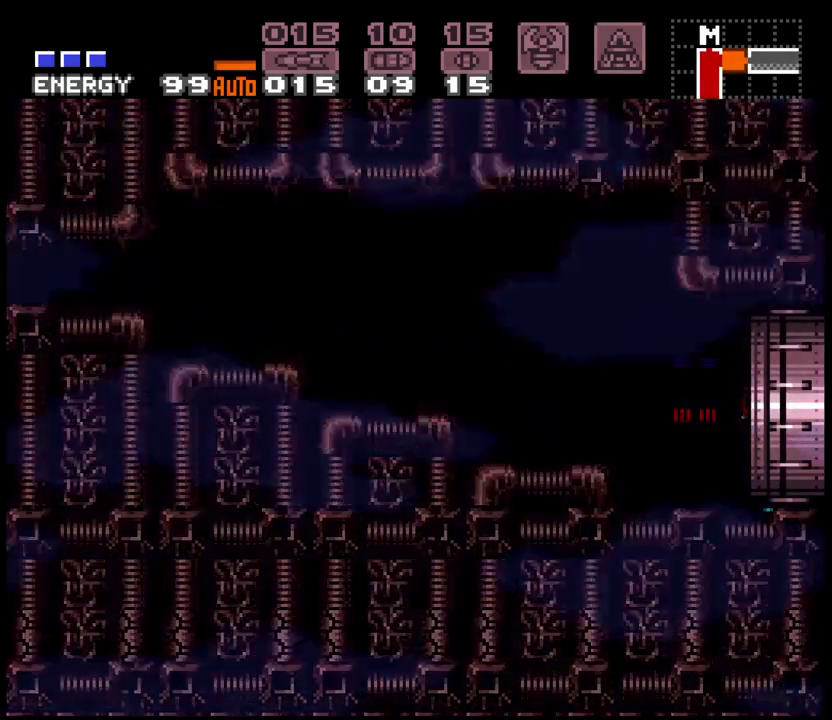
{"dt_ms": 500, "buttons": ["A"], "events": [[83, "DPAD_RIGHT", "up"], [150, "L1", "down"], [167, "DPAD_RIGHT", "down"], [183, "A", "up"], [217, "DPAD_DOWN", "down"], [250, "DPAD_RIGHT", "up"], [267, "DPAD_LEFT", "down"], [283, "DPAD_DOWN", "up"], [333, "L1", "up"], [350, "A", "down"], [400, "DPAD_LEFT", "up"]]}
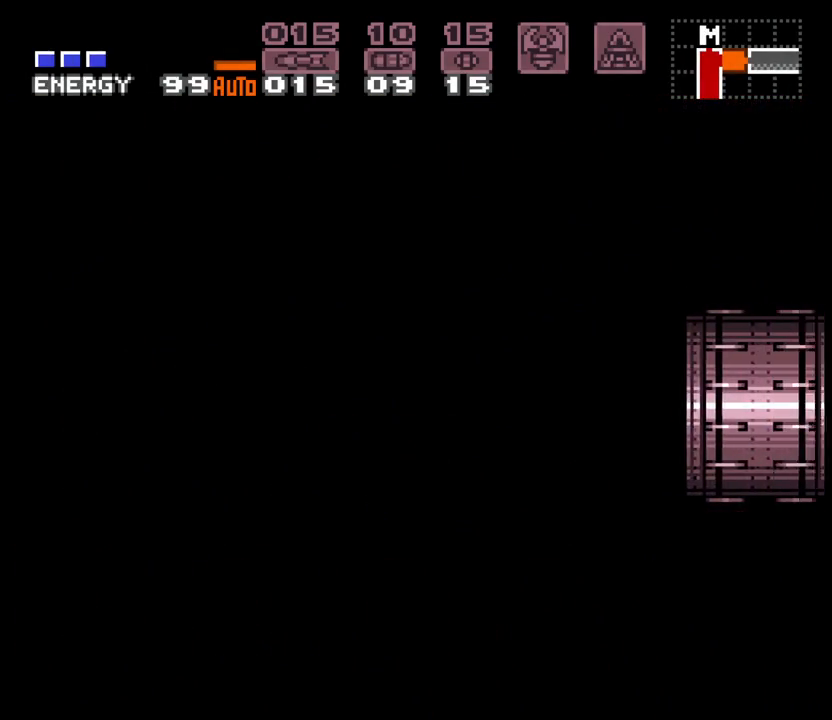
{"dt_ms": 500, "buttons": ["A", "DPAD_RIGHT"], "events": [[17, "DPAD_RIGHT", "down"]]}
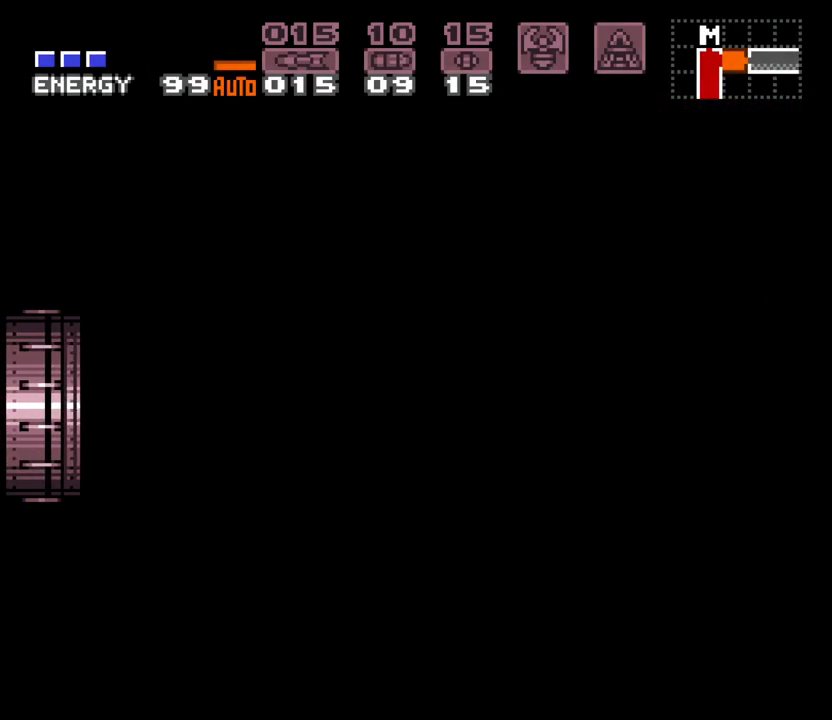
{"dt_ms": 500, "buttons": ["A", "DPAD_RIGHT"], "events": []}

━━━━━━━━━━

What to do: State how many lines of the listing contain the word "down", giving the number by itself.

Answer section: 2